Page:Tocqueville - Œuvres complètes, édition 1866, volume 3.djvu/404

La bibliothèque libre.
Cette page n’a pas encore été corrigée

Les rangs se mêlent, les priviléges sont abolis. Les hommes qui composent la nation étant redevenus semblables et égaux, leurs intérêts et leurs besoins se confondent, et l'on voit s'évanouir successivement toutes les notions singulières que chaque caste appelait l'honneur ; l'honneur ne découle plus que des besoins particuliers de la nation elle-même ; il représente son individualité parmi les peuples.

S'il était permis enfin de supposer que toutes les races se confondissent, et que tous les peuples du monde en vinssent à ce point d'avoir les mêmes intérêts, les mêmes besoins, et de ne plus se distinguer les uns des autres par aucun trait caractéristique, on cesserait entièrement d'attribuer une valeur conventionnelle aux actions humaines ; tous les envisageraient sous le même jour ; les besoins généraux de l'humanité, que la conscience révèle à chaque homme, seraient la commune mesure.
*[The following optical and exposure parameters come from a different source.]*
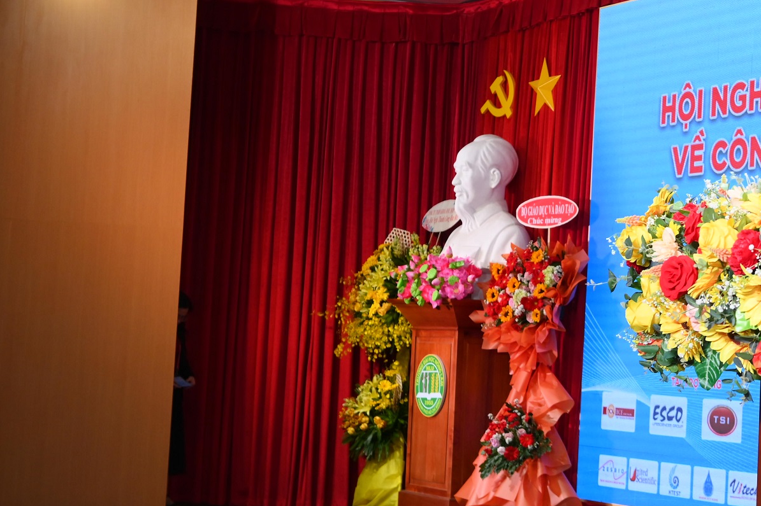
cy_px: 216
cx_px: 709
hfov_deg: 25.4
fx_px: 1627
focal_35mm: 77
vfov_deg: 17.7
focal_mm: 38
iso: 1000
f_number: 6.3
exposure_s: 1/200
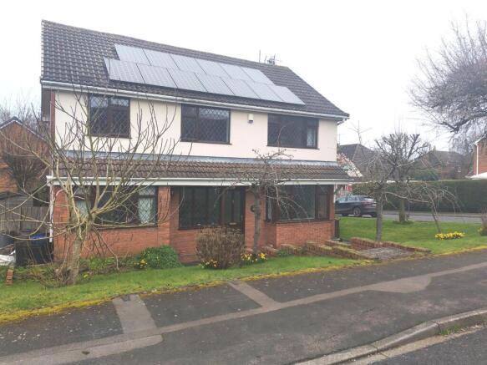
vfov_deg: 51.3
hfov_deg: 65.3
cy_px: 182
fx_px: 380
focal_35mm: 27
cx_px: 244
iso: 50
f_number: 1.9
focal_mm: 6.12
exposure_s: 1/100
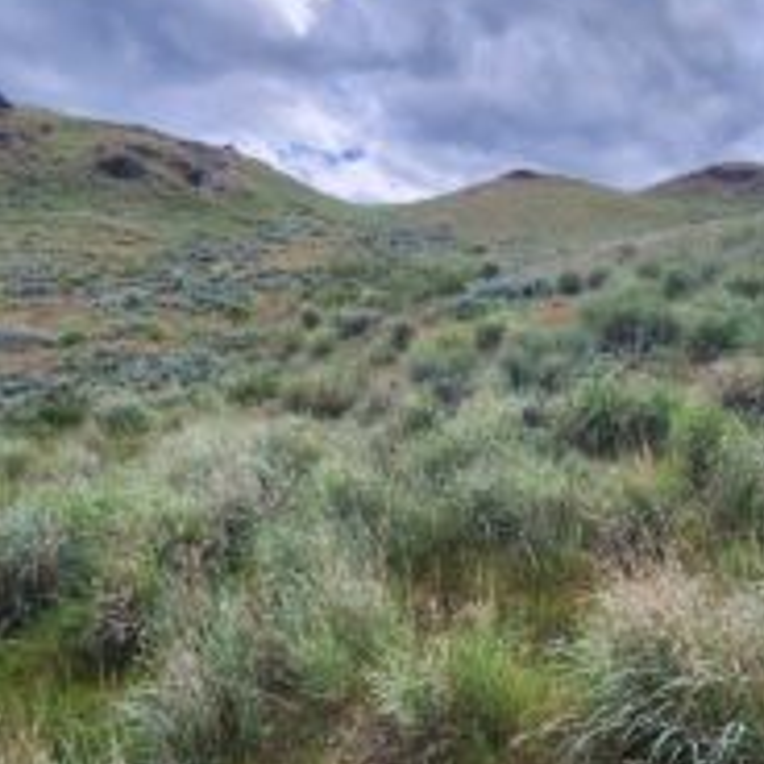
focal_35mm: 25
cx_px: 424
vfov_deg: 61.7
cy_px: 498
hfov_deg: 62.8
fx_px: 624
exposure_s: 1/1809
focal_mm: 2.2
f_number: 2.2
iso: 50
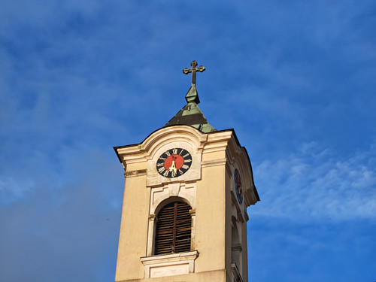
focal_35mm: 95
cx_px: 188
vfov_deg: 15.6
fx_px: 1032
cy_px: 141
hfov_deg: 20.7
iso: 50
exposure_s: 1/390
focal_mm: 14.92
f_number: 3
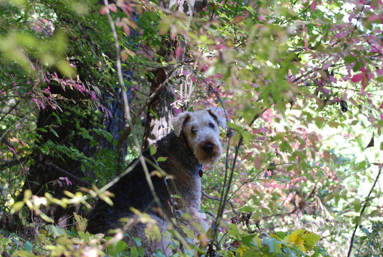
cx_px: 198
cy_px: 136
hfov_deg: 18.1
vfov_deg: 12.2
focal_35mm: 113
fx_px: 1204
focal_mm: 70
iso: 200
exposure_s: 1/30
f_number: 4.5
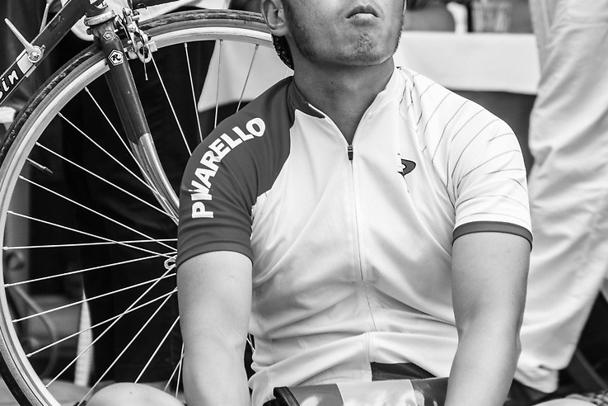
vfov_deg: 2.5
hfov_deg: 3.7
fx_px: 9339
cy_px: 43
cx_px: 85
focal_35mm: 553
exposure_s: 1/100
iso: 400
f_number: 7.1
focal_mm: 170
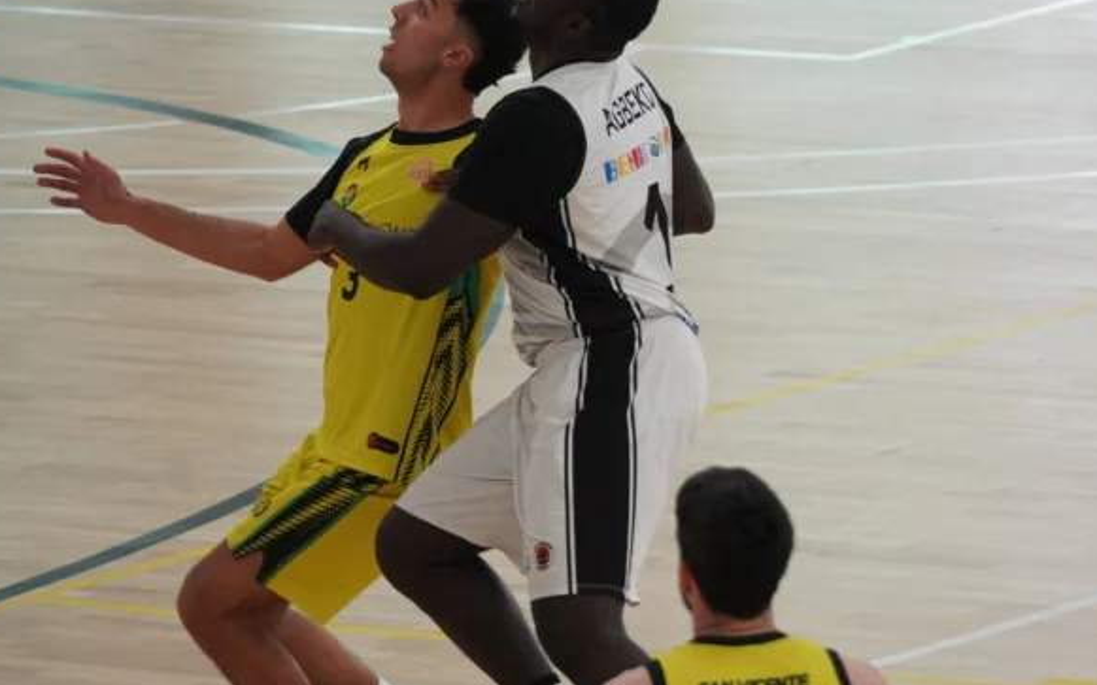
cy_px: 308
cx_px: 640
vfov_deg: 2.3
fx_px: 17159
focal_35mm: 574
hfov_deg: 3.7
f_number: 6.3
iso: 2500
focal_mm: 284
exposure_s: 1/800
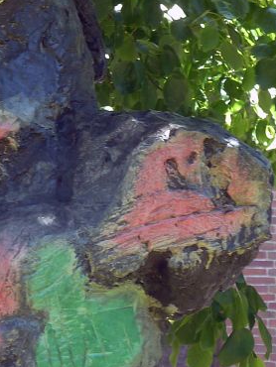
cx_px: 13
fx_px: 3494
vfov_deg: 6.0
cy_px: 132
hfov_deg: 4.5
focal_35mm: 329
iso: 125
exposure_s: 1/50
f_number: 4.4
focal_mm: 19.5
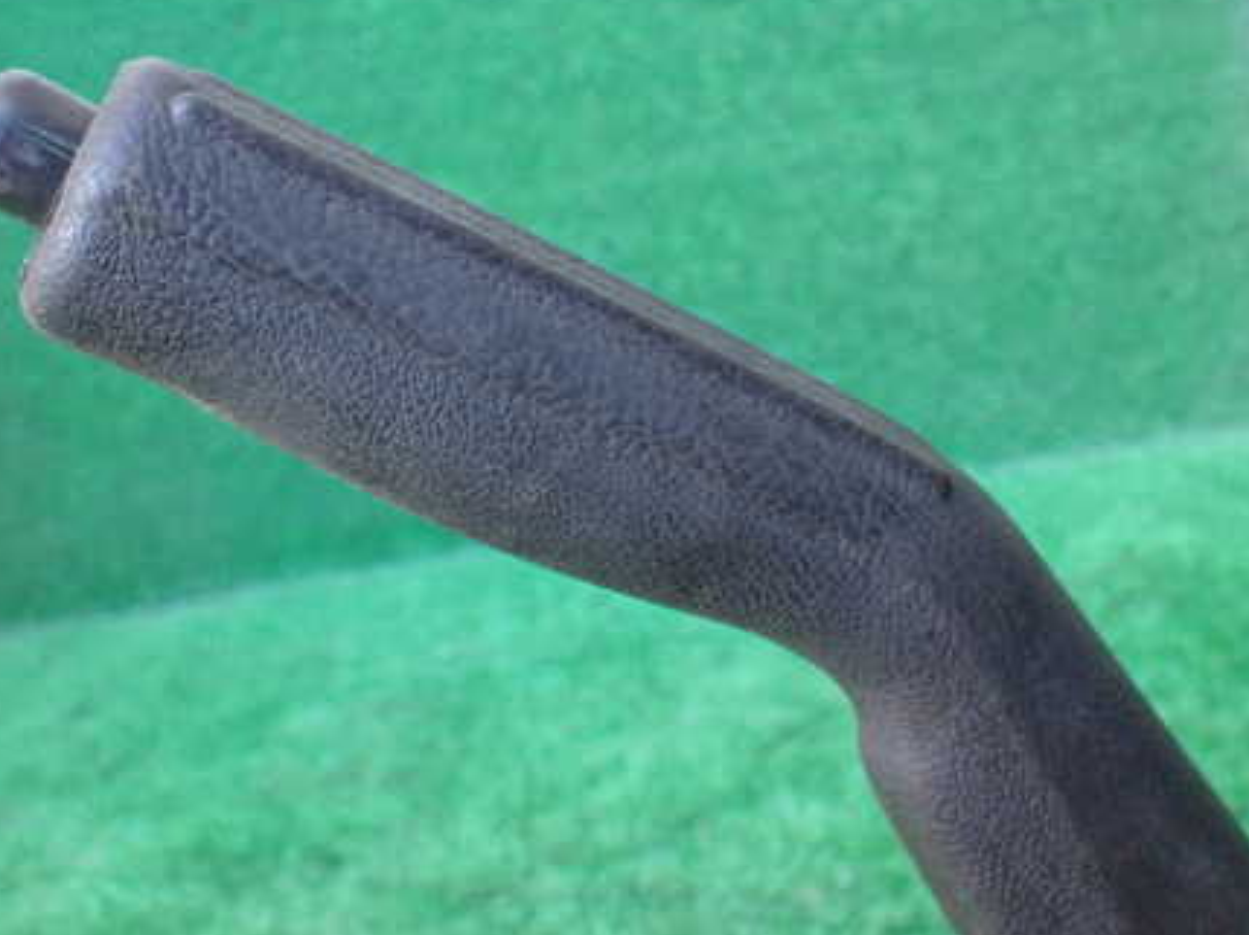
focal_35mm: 42
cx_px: 641
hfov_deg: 44.8
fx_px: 1514
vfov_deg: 34.3
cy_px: 425
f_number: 2.3
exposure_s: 1/125
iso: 800
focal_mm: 5.4
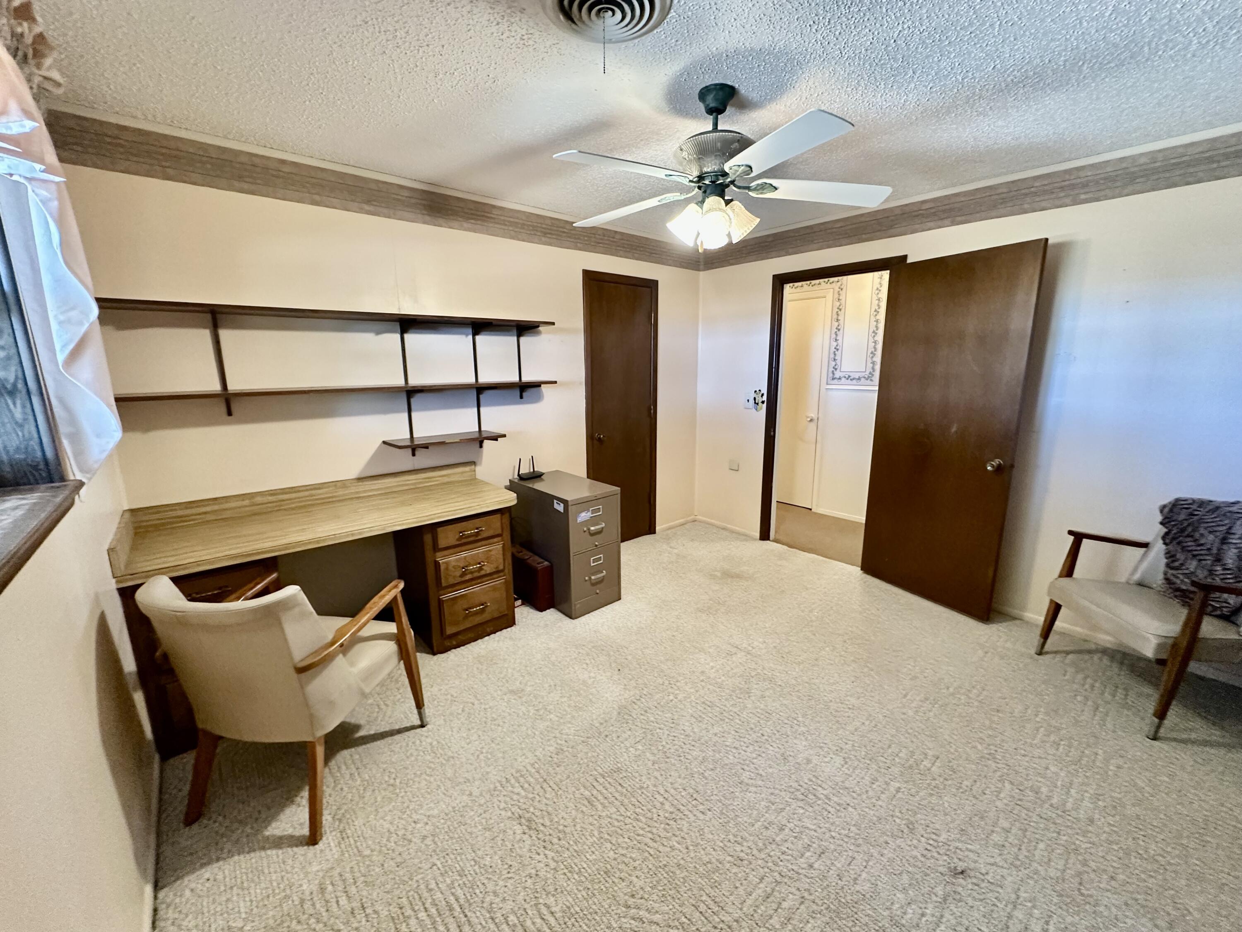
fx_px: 502
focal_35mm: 14
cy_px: 466
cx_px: 621
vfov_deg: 85.7
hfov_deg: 102.1
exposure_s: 1/60
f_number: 2.2
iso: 400
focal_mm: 2.22
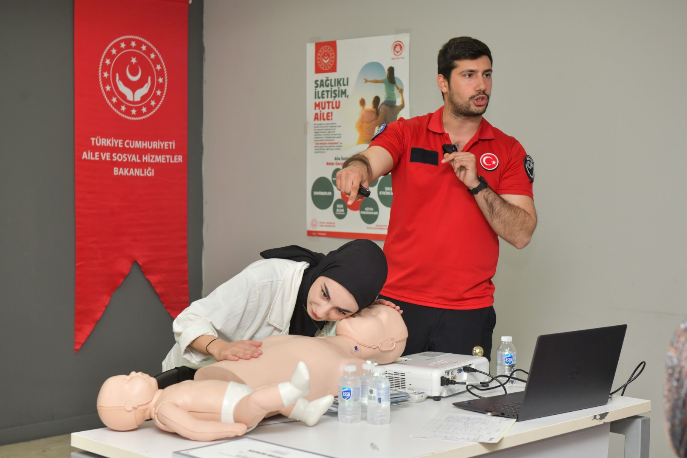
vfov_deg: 23.4
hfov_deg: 34.5
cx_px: 344
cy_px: 229
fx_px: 1107
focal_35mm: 58
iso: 800
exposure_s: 1/250
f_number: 5.6
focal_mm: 58
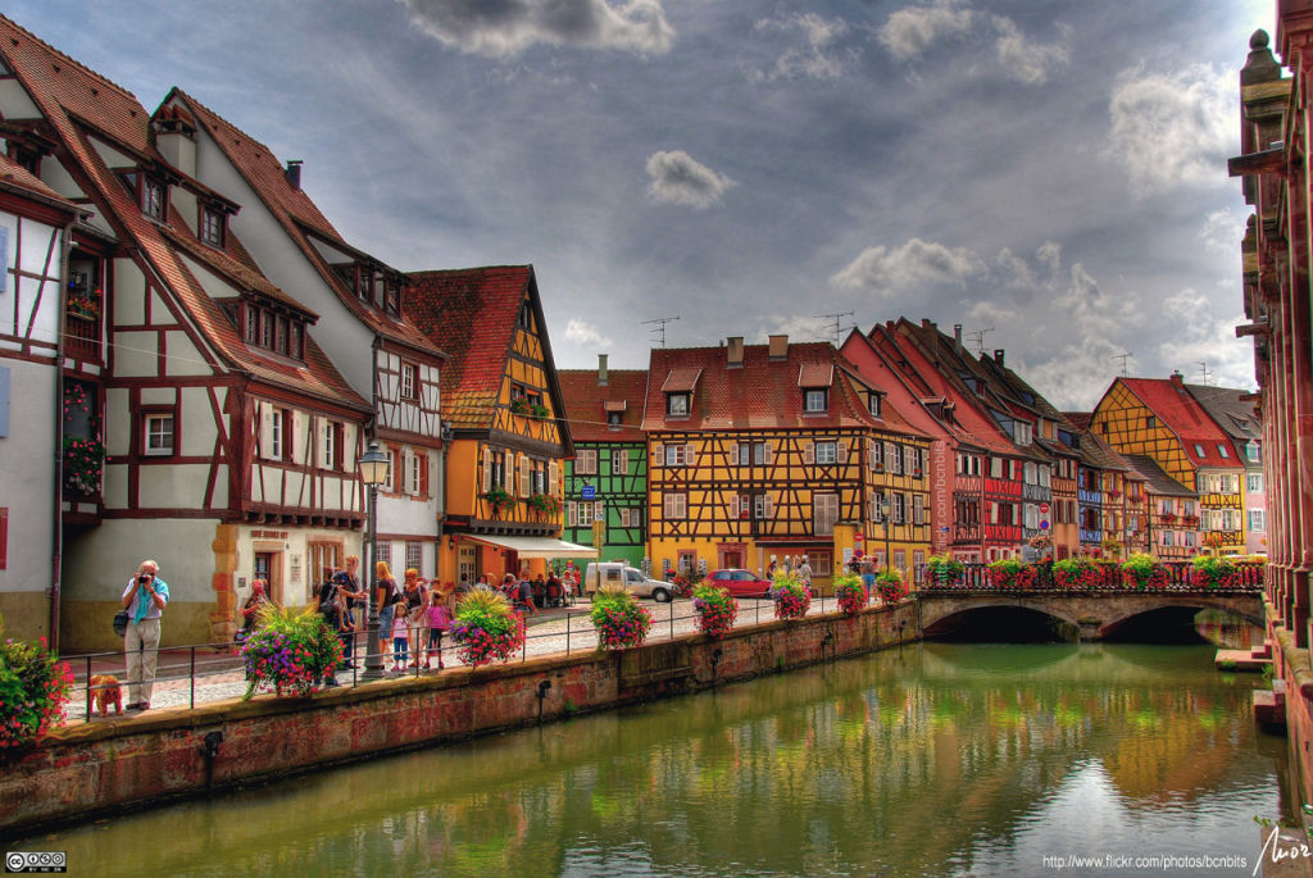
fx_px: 1205
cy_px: 439
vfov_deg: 40.1
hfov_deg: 57.2
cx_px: 656
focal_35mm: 33
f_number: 8
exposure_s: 1/320
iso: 100
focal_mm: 22
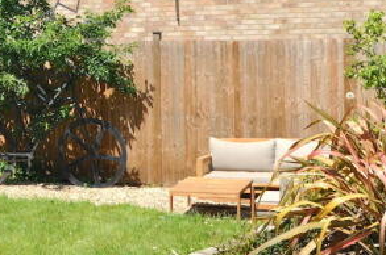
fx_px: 792
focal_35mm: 74
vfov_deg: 18.2
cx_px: 58
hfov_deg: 26.7
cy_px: 68
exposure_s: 1/320
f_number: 9
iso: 200
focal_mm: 22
Alors, on ne rencontrerait plus dans ce monde que les simples et générales notions du bien et du mal, auxquelles s'attacheraient, par un lien naturel et nécessaire, les idées de louange ou de blâme.

Ainsi, pour renfermer enfin dans une seule formule toute ma pensée, ce sont les dissemblances et les inégalités des hommes qui ont créé l'honneur ; il s'affaiblit à mesure que ces différences s'effacent, et il disparaîtrait avec elles.